Daily Devotional

April 7, 2019

Daybreak: 1 Corinthians 15:1-58

“For since by man came death, by man came also the resurrection of the dead. For as in Adam all die, even so in Christ shall all be made alive.” (1 Corinthians 15:21-22)

Utter devastation was all I saw as I drove across the mountain pass — mile after mile of blackened, burned-out hillside. Former homes, outbuildings, and automobiles had become charred hulks. The forest fire, the result of one camper’s carelessness, had blazed fast and hot as it swept across the area, leaving devastation in its wake. It was almost hard to believe one negligent action could cause so much damage.

What a different scene met my eyes when I drove through the same area a few years later. Homes had been rebuilt. Workable automobiles were parked in the driveways. Livestock roamed the hills. The area had been reforested with small trees, and shrubbery was starting to grow back. Though there were burn scars left, life had begun anew.

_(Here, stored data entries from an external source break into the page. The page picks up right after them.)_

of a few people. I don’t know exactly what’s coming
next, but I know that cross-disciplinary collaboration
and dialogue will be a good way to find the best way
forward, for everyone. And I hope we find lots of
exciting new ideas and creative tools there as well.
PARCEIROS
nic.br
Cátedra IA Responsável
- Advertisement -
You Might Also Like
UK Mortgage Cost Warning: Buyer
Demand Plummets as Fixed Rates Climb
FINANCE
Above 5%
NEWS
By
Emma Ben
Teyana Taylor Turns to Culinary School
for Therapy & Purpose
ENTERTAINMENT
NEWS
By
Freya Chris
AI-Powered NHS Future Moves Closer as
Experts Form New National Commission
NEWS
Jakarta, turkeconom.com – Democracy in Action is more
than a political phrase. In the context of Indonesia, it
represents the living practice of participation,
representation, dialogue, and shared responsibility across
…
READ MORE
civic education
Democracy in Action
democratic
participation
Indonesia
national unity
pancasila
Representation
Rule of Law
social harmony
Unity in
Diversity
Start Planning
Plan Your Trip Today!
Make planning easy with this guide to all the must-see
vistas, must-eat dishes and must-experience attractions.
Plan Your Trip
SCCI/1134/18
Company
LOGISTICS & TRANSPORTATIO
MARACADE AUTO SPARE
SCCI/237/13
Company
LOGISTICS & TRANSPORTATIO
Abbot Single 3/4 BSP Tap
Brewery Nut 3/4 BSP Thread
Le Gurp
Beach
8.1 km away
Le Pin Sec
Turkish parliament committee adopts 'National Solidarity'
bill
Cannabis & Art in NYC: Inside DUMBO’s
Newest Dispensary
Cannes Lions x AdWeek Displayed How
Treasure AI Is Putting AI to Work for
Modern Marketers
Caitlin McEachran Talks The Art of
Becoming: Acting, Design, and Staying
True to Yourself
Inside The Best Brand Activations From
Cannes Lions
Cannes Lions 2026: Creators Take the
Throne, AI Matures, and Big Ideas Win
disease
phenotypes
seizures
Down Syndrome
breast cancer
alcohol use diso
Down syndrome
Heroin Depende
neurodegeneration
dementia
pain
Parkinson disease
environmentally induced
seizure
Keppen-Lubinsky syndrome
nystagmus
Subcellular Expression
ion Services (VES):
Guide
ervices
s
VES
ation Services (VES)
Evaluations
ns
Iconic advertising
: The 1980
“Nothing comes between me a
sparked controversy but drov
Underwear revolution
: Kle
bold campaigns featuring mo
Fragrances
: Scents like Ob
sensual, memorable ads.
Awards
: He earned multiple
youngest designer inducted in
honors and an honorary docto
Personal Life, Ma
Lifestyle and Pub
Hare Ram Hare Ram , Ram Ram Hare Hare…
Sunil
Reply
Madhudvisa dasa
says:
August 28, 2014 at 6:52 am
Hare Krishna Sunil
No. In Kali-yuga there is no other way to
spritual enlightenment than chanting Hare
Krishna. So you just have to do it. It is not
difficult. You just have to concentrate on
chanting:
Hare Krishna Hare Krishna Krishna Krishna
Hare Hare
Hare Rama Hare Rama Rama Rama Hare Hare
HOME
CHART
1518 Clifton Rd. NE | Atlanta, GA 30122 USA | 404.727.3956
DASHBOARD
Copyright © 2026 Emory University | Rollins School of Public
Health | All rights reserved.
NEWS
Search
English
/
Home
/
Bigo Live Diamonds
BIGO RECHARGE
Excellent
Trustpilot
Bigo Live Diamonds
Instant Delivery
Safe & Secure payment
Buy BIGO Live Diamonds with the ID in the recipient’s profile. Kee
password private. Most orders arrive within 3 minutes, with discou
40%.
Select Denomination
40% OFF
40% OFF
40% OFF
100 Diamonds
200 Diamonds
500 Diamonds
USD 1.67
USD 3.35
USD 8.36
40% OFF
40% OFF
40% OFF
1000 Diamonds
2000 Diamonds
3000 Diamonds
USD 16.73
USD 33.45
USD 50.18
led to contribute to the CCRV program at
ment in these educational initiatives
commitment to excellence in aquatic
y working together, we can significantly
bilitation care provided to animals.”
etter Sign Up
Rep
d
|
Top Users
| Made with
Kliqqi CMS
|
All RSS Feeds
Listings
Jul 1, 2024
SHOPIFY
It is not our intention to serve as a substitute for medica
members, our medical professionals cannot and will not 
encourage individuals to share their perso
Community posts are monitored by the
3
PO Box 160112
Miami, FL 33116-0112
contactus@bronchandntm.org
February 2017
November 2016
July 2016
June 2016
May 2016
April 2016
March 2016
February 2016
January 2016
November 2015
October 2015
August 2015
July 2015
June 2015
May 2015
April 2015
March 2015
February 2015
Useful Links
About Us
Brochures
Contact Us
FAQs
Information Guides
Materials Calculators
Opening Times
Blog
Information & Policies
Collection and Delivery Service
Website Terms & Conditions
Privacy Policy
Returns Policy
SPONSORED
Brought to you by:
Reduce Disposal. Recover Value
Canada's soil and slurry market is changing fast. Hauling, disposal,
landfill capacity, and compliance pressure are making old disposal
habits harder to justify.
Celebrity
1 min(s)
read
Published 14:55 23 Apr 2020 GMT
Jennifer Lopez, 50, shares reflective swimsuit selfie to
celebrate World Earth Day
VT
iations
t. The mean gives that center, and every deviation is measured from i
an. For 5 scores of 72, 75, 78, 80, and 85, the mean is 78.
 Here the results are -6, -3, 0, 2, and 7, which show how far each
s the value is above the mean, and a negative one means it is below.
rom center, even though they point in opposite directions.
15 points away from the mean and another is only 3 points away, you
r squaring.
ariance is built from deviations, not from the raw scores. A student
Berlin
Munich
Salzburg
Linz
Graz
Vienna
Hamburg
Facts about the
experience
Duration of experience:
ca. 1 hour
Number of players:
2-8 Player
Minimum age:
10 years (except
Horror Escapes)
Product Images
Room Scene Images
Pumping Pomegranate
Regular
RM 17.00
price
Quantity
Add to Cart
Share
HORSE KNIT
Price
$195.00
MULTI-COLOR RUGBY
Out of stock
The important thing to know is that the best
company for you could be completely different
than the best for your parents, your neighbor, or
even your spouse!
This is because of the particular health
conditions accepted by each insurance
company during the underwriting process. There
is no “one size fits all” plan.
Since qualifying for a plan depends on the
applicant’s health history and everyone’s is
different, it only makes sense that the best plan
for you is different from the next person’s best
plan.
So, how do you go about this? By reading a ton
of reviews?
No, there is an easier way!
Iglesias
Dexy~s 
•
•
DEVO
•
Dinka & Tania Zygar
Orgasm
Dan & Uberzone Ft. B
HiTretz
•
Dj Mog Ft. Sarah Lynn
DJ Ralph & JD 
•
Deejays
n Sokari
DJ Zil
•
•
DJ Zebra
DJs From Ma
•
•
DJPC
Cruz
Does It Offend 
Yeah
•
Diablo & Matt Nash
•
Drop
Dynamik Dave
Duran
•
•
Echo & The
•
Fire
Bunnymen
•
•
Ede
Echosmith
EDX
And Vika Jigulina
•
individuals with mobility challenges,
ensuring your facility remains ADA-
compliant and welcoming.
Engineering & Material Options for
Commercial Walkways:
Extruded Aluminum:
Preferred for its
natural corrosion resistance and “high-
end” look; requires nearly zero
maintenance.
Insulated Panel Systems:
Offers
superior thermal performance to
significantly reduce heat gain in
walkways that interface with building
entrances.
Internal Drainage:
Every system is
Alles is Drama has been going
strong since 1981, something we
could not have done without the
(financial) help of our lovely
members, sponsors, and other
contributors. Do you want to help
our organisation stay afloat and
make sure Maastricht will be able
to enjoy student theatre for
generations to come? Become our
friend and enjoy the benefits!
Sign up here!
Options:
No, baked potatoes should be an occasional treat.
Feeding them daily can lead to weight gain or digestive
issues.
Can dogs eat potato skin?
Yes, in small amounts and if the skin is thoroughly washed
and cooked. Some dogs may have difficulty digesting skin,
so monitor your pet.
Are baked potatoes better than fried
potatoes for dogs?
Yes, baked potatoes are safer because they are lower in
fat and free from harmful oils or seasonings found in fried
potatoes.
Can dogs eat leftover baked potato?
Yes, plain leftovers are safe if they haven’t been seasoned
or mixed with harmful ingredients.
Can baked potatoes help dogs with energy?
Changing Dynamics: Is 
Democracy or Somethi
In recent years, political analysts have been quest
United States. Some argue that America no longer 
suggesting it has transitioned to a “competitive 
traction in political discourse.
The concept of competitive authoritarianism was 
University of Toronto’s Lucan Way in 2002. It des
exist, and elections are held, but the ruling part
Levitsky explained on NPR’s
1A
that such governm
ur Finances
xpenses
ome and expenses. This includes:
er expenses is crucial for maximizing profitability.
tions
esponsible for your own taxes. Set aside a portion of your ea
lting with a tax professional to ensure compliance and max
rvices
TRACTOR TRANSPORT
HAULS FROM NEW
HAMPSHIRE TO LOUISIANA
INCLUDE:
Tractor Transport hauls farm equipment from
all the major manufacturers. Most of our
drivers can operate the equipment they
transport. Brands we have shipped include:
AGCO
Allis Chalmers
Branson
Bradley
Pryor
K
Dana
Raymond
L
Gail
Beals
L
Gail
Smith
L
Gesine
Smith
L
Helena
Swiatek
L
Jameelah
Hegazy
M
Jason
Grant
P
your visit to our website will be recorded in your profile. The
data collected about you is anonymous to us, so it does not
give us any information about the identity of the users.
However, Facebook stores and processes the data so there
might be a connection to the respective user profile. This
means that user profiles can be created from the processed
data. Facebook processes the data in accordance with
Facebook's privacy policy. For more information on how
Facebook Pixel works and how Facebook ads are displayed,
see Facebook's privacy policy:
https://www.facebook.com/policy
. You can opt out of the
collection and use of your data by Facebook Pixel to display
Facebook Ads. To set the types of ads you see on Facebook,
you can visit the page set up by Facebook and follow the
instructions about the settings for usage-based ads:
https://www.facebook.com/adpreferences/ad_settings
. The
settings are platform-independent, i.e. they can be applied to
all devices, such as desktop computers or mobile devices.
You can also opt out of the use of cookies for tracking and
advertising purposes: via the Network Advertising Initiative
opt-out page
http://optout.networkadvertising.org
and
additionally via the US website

Since the sin of Adam and Eve in the Garden, utter devastation has ruled in the unregenerated lives of men and women. During my lifetime, I have seen lives ruined by the effects of sin. Drugs and alcohol have reduced many to mere shells of what they had been. Their disfigured bodies bear the scars of their sins; their minds have suffered a similar impact. Some have lost all self-esteem because of the immoral lifestyles and sinful choices they have made.

What a joy it is to share the Gospel and the hope of new life in Christ with those who do not know Him. Restoration is possible! Even though they are dead in trespasses and sin, they can be made alive through Jesus Christ. What a joy it is to see them pray and ask Jesus into their hearts, and become new creatures in Christ Jesus. Yes, there may be scars from their sins, but life has begun anew, and there is a hope of Heaven in their hearts.

Paul encouraged the Corinthians to “awake to righteousness and sin not.” We, too, can be encouraged and thankful that Christ died for our sins, and we can rejoice in the fact that we have new life through Him. Take time right now to praise the Lord for His wonderful salvation!

Background

Corinth was a Greek city, and in general, the Greeks believed in immortality of the soul but not physical resurrection of the body. When Paul preached at Athens and declared the Resurrection of Christ, many laughed and mocked him (Acts 17). Most Greek philosophers considered the human body a prison for the soul, and they welcomed death as deliverance from bondage, thinking the soul alone would enter an eternal state. Christianity, in contrast, teaches that the body and soul will be united after resurrection. Because the church at Corinth was in the heart of Greek culture, Paul addressed this point of confusion and disbelief among members of the church at Corinth. 

Belief in Christ’s Resurrection from the dead is vital to the Christian faith because it is absolute proof that He is God. Because He arose, as believers we have the assurance that our sins are forgiven, that Christ represents us before the Throne of God, and that some day we, too, will be resurrected. 

Paul lovingly but fervently emphasized to the Corinthian church the importance of their belief in the Resurrection, giving detailed examples of what resurrected bodies will be like. He explained that Christians who are resurrected will be recognizable, each having their distinct personality and individuality. However, unlike physical bodies on earth, resurrected bodies will be perfected through Christ’s work. He likened the difference to seeds planted in a garden. Plants look very different than the small seeds from which they grow — God gives them new “bodies.” 

Amplified Outline

(Hannah’s Bible Outlines - Used by permission per WORDsearch)
III.   Answers to inquiries
      D.   Concerning the doctrine of resurrection (15:1-58)
            1.   The necessity of the resurrection (15:1-34)
                  a.   The confirmation of Christ’s Resurrection (15:1-11)
                  b.   His Resurrection is the foundation of the faith (15:12-19)
                  c.   His Resurrection is the pledge of ours (15:20-28)
                  d.   His Resurrection is a motive for service (15:29-34)
            2.   The method of the resurrection (15:35-57)
                  a.   The illustration from nature (15:35-41)
                  b.   The interpretation of the illustration (15:42-49)
                  c.   The instructions to the living (not all will die) (15:50-57)
            3.   The conclusion (15:58)

A Closer Look

  1. If one believes the argument that Christ was not raised from the dead, what happens to his faith?
     
  2. Why would Paul say that people would be miserable if there was only earthly value to Christianity?
     
  3. A friend tells you he does not believe in the death and Resurrection of Christ. How do you persuade him of this Biblical truth?

Conclusion

The death and Resurrection of Christ and salvation through faith in Christ alone are basic tenants of the Christian faith. Ask yourself: How well can I defend these principles? What texts would I use to defend them? Take some time today to study and commit to memory important texts relating to the death and Resurrection of Christ, and salvation through faith in Christ.